#### Source text

━━━━━━━━━━━━━━━━━━━━━━━━━━━━━━

A magnetic field in the interstellar medium could produce a distorted, non-axisymmetrical shape for the heliosphere, because a magnetic field exerts a non-isotropic (i.e. different in different directions) pressure. In the picture, the interstellar flow ("IS FLOW") is being deflected on the distorted "nose" of the heliosphere. This could well be the explanation for a controversy over recent Voyager 1 data.
Adapted from Ratckiewicz et al (2002) and Pogorelov and Zank (2004).


The Sun moves through the local interstellar medium, and is currently crossing the Local Galactic Cloud at a speed of about 25.5 km/s, or almost 100 000 km/h. Streaming out from the Sun, the solar wind creates a "bubble" around the solar system where the conditions of the interstellar medium are barely felt. The front of this bubble is defined by the "solar wind termination shock", where the undisturbed solar wind's outflow slams into a "heap" of solar wind material that have been slowed down to much lower speeds. Somewhere outside that region is the "heliopause", the interface between material originating from the Sun and material originating from the interstellar matter. Outside the heliopause again is the "bow shock", where interstellar matter collides with material scooped up by (and sliding around) the advancing heliosphere.

━━━━━━━━━━━━━━━━━━━━━━━━━━━━━━

#### Given entries
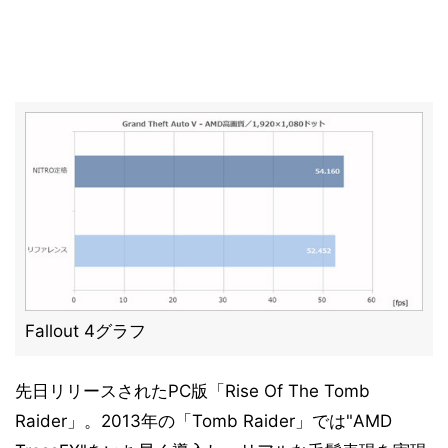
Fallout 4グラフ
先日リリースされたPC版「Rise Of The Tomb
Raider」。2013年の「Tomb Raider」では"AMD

━━━━━━━━━━━━━━━━━━━━━━━━━━━━━━

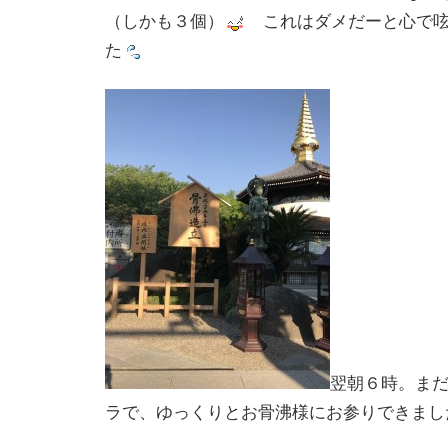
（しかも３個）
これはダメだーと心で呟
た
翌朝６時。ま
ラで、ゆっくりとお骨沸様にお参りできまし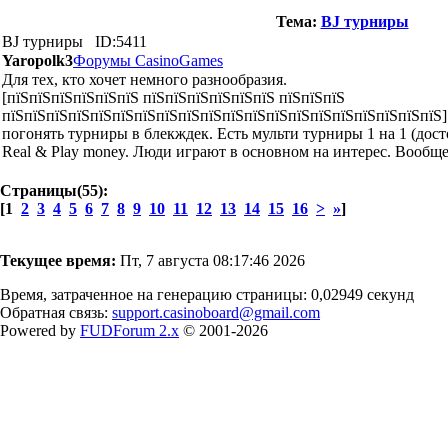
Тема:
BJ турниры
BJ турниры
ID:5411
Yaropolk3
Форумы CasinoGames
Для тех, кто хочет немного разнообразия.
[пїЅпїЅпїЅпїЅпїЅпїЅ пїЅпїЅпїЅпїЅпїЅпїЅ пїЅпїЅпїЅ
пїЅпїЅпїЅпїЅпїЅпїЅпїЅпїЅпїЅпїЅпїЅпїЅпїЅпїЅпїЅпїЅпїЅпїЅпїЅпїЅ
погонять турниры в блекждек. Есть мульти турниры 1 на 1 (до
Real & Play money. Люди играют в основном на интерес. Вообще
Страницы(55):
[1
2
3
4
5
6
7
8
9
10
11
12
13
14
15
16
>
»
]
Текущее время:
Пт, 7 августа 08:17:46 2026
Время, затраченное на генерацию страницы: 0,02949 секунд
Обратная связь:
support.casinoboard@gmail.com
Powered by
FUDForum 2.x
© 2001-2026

━━━━━━━━━━━━━━━━━━━━━━━━━━━━━━

#### Problems to solve
a - Using the heliosphere passage, answer each question:
(i) What is the Sun currently crossing, and at about what speed in km/s?
(ii) What kind of pressure does a magnetic field exert?
(iii) What lies outside the heliopause?
b - For each statement, say yes or no depending on whether it agrees with the heliosphere passage, and quote the words that decide it.
(i) The heliopause is where material from the Sun meets material from interstellar matter.
(ii) The bow shock lies inside the heliopause.
(iii) In the picture, the interstellar flow is deflected on the nose of the heliosphere.
The entries have no connection to the heliosphere passage.

#### Outputs in order
a -
(i) The Local Galactic Cloud, at about 25.5 km/s.
(ii) A non-isotropic pressure, meaning different in different directions.
(iii) The bow shock.

b -
(i) Yes: "the interface between material originating from the Sun and material originating from the interstellar matter"
(ii) No: "Outside the heliopause again is the "bow shock""
(iii) Yes: "the interstellar flow ("IS FLOW") is being deflected on the distorted "nose" of the heliosphere"